Ellerd v. Burkhalter

In the court below judgment was rendered as follows: In favor of D. W. Burkhalter against Reuben and Truman Ellerd, jointly, for $6,791.67; in favor of Mrs. Nellie Stewart, executrix of the estate of D. P. Stewart, deceased, against C. H. Boxberger, Will T. Spruill, D. W. Burkhalter, Reuben and Truman Ellerd, jointly and severally for $1,250. Breedlove Smith was ordered to sell certain *Page 583 property of which he was receiver, and pay the proceeds thereof to Mrs. Stewart in satisfaction of her judgment, and the balance to Burkhalter in satisfaction of his judgment, and the balance to Reuben Ellerd. The Ellerds had filed a cross-action against Burkhalter, and judgment was further rendered that they take nothing by such cross-action.

Reuben Ellerd filed a petition for writ of error, reciting the rendition of the judgment against him in favor of Burkhalter, and his desire to remove the same to this court for revision and correction, and that Burkhalter was the only person adversely interested to him in the cause. Accompanying his petition Reuben Ellerd filed a cost bond, reciting the recovery by Burkhalter of the judgment against Truman and Reuben Ellerd, from which judgment Truman and Reuben Ellerd had sued out a writ of error to this court, wherefore Reuben M. Ellerd, as principal, and _____ and _____, as sureties, bound themselves to pay to Burkhalter $300, conditioned that Truman and Reuben Ellerd, plaintiffs in error, would prosecute their writ of error with effect, and pay all costs which have accrued in the court below and which may accrue in the Court of Civil Appeals and the Supreme Court. This bond was signed by Truman Ellerd and Reuben Ellerd as principals, with three others as sureties, and was approved by the clerk of the court below.

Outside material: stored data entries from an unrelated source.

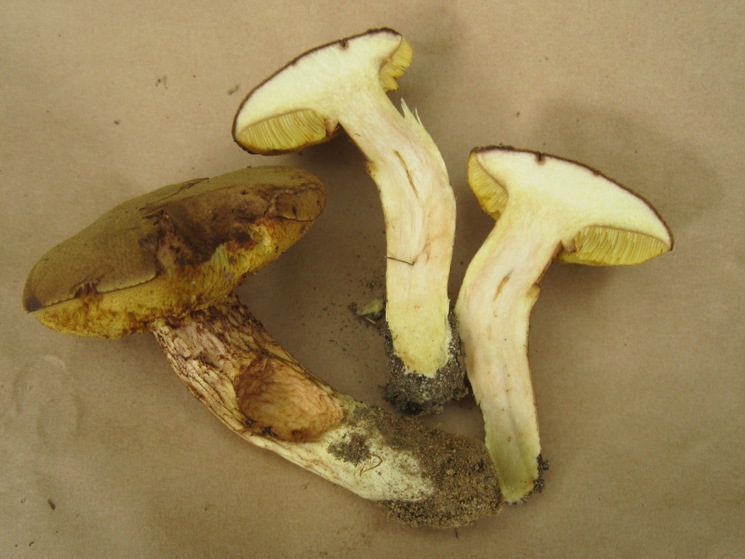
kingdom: Fungi
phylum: Basidiomycota
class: Agaricomycetes
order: Boletales
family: Boletaceae
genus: Xerocomus
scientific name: Xerocomus ferrugineus
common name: vaskeskinds-rørhat
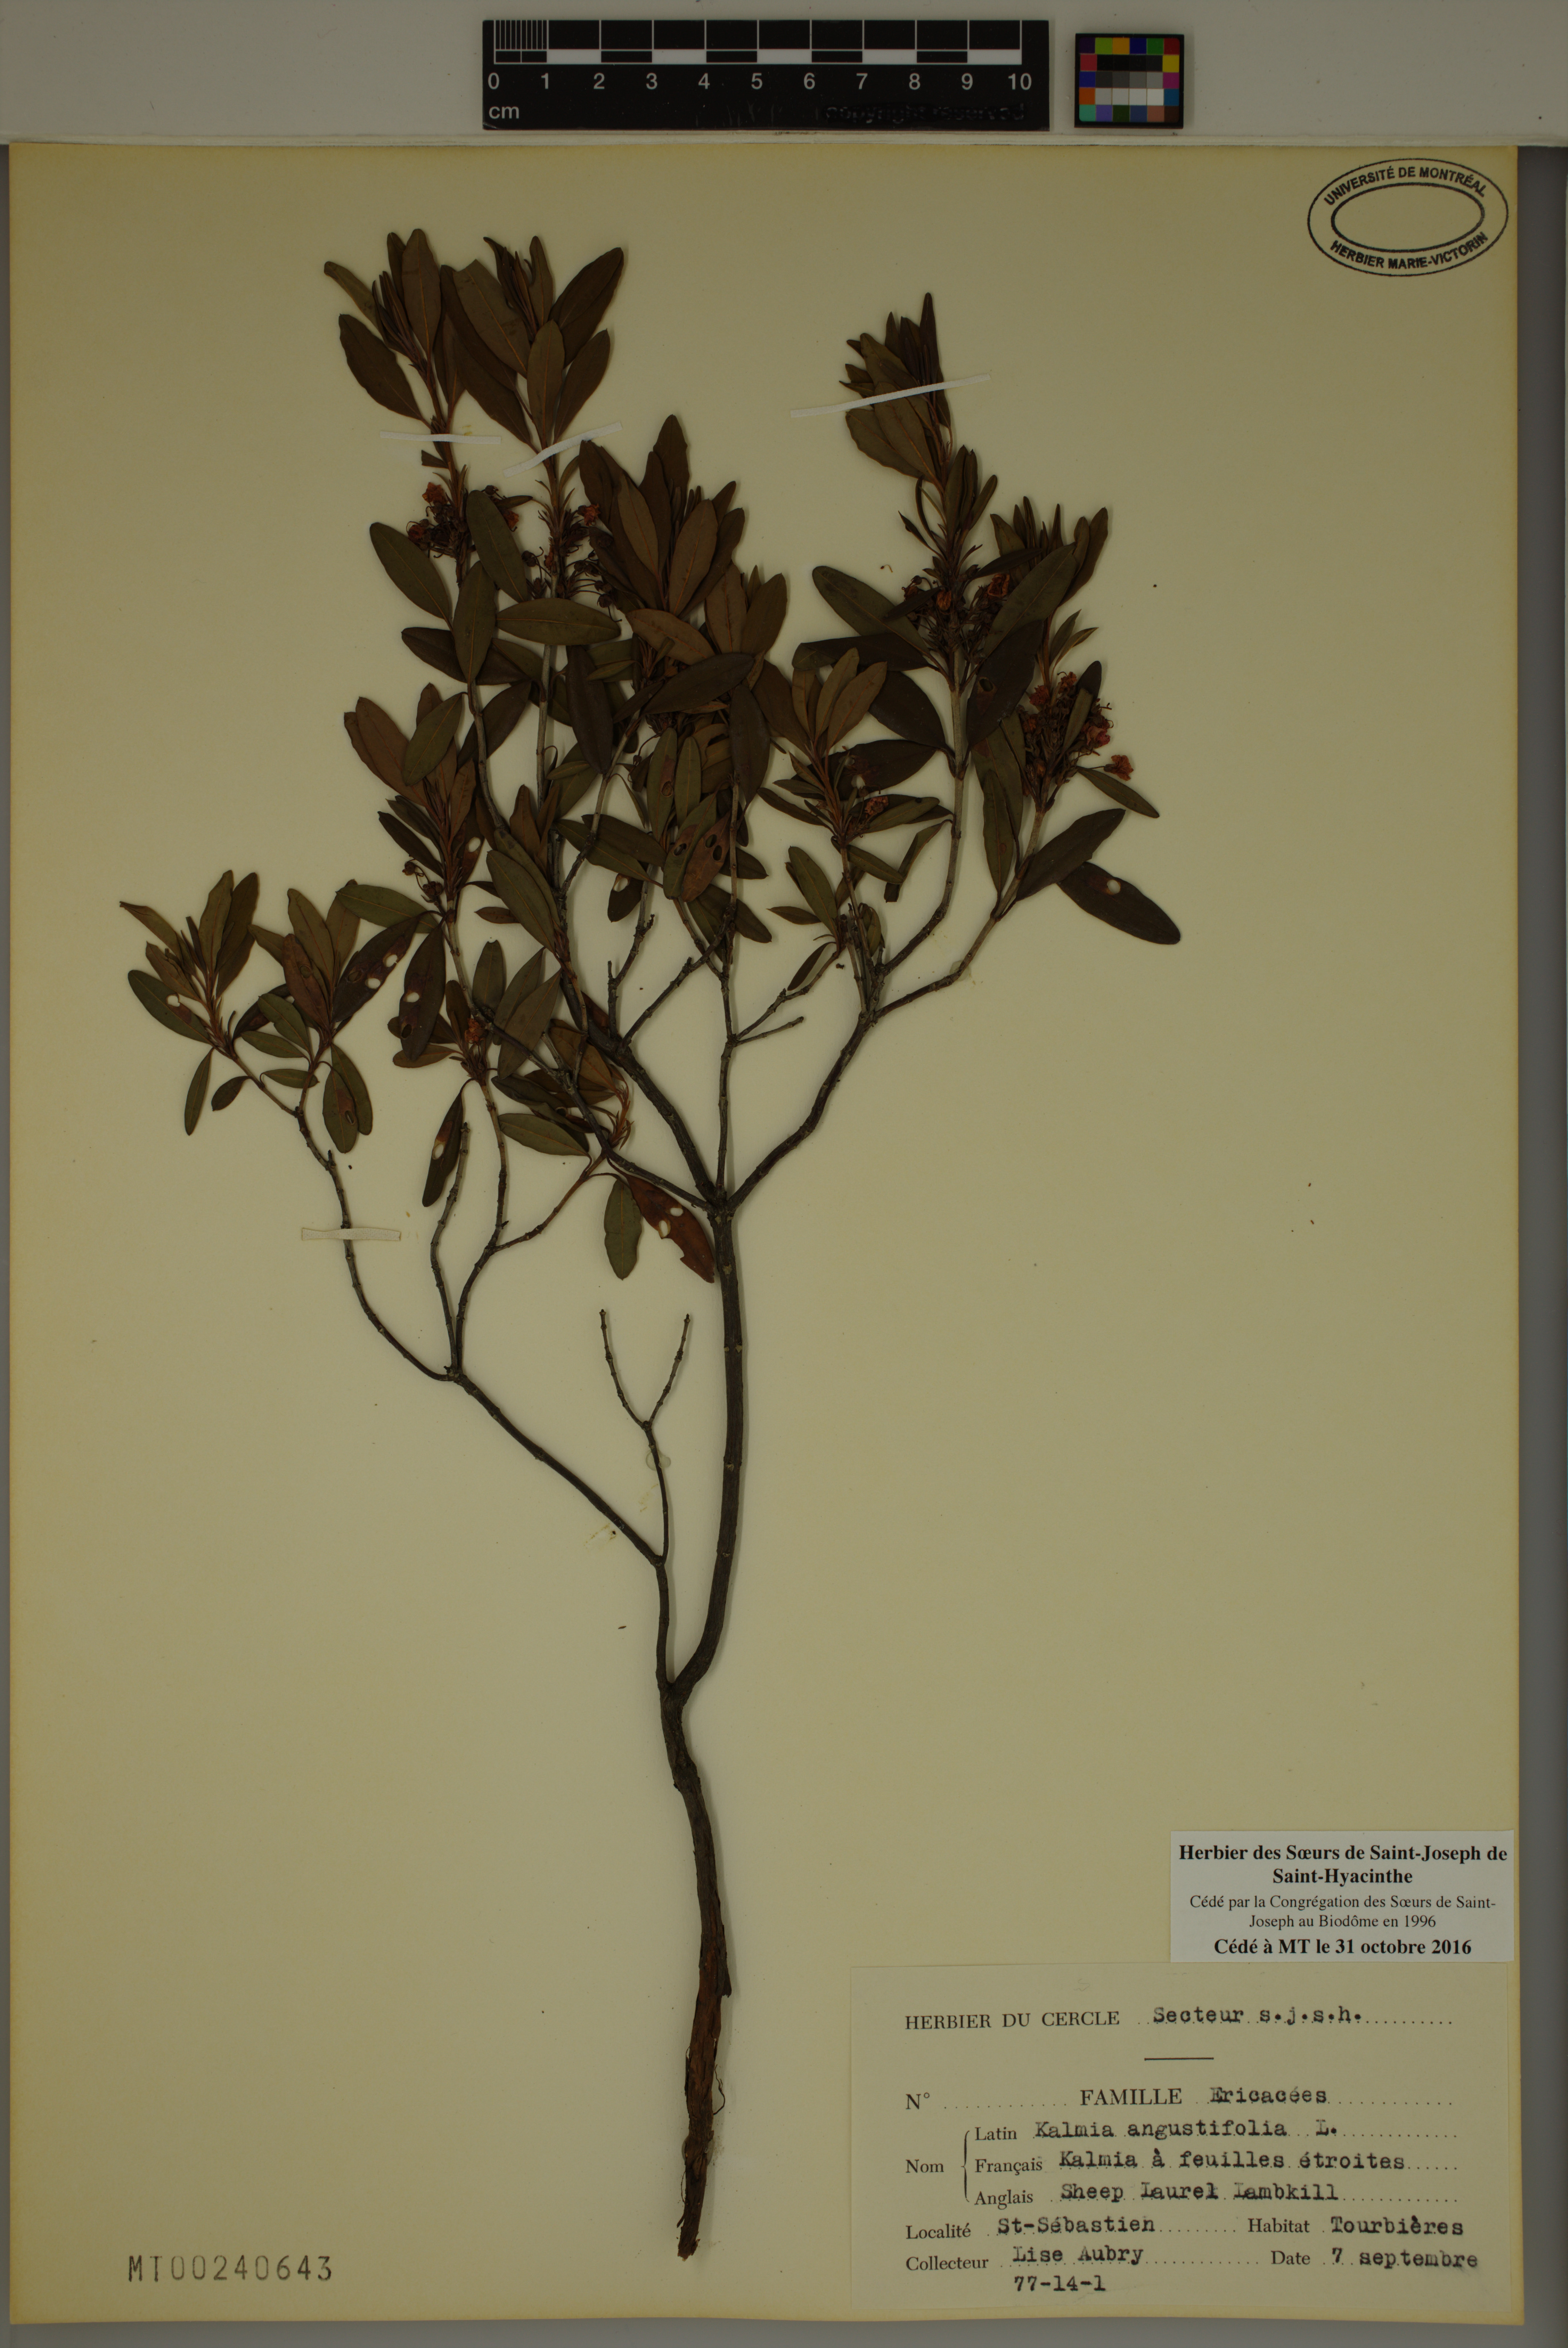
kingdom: Plantae
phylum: Tracheophyta
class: Magnoliopsida
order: Ericales
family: Ericaceae
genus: Kalmia
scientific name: Kalmia angustifolia
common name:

Appearing specially for that purpose Burkhalter has filed a motion in this court to dismiss these proceedings because the petition for writ of error does not state the names of all the parties adversely interested to the plaintiffs in error, Truman and Reuben Ellerd, to wit: Boxberger, Mrs. Stewart and Breedlove Smith, the receiver, and because the last-named parties are not named as obligees in the cost bond and because said parties have not been served with citation in error.

The judgment in favor of Burkhalter against the Ellerds is altogether separate and distinct from the judgment in favor of all the other parties to the judgment, and upon rights of action entirely independent of the cause of action upon which Burkhalter recovered his Judgment. Boxberger, Spruill, Mrs. Stewart, and Smith are in nowise interested in the cause of action asserted by Burkhalter, nor in the recovery which he obtained. Their rights would not be in any wise affected by any action which this court might take with respect to the judgment which Burkhalter recovered against the Ellerds. Under these circumstances, the Ellerds had the right to abide by the judgment which was rendered in favor of the other parties to the suit, and bring up for review by writ of error only the judgment recovered against them by Burkhalter.

We are therefore of the opinion that the motion to dismiss should be overruled, upon the authority of Weems v. Watson, 91 Tex. 35, 40 S.W. 722, and Curlin v. Canadian, etc., 90 Tex. 376, 38 S.W. 766.

Upon the record here presented the only person whose interest could be in any wise adversely affected by any disposition which might be made by this court of the writ of error proceeding is Truman Ellerd. He did not join in the application for the writ, nor is he named therein as a person adversely interested to the petitioner, Reuben Ellerd. But Truman Ellerd signed the writ of error cost bond, with recitals contained as indicated above, and by his action in so doing he has waived all imperfections in the writ of error proceedings, voluntarily made his appearance in this court, and subjected himself to its jurisdiction. Bingham v. Wyse,14 Tex. 241; Hayworth v. Rogan, 77 Tex. 362, 14 S.W. 70; Morrison v. Lewis,13 Tex. 64; Talbert v. Barbour, 16 Tex. Civ. App. 63, 40 S.W. 187

These latter observations concerning Truman Ellerd are made because ordinarily a defect in the petition for writ of error, such as is here noticed with respect to him, is a jurisdictional matter of which the court of its own motion should take cognizance. But Truman Ellerd is making no complaint, and for the reason indicated he has waived any objection which the court might otherwise, of its own motion, raise in his behalf, and has subjected himself to the jurisdiction of the court for the revision and correction of the judgment complained of by Reuben Ellerd.

The motion to dismiss will be overruled. The submission of this case heretofore made is set aside and postponed to a later date. Defendant in error is granted 30 days from this date within which he may file briefs.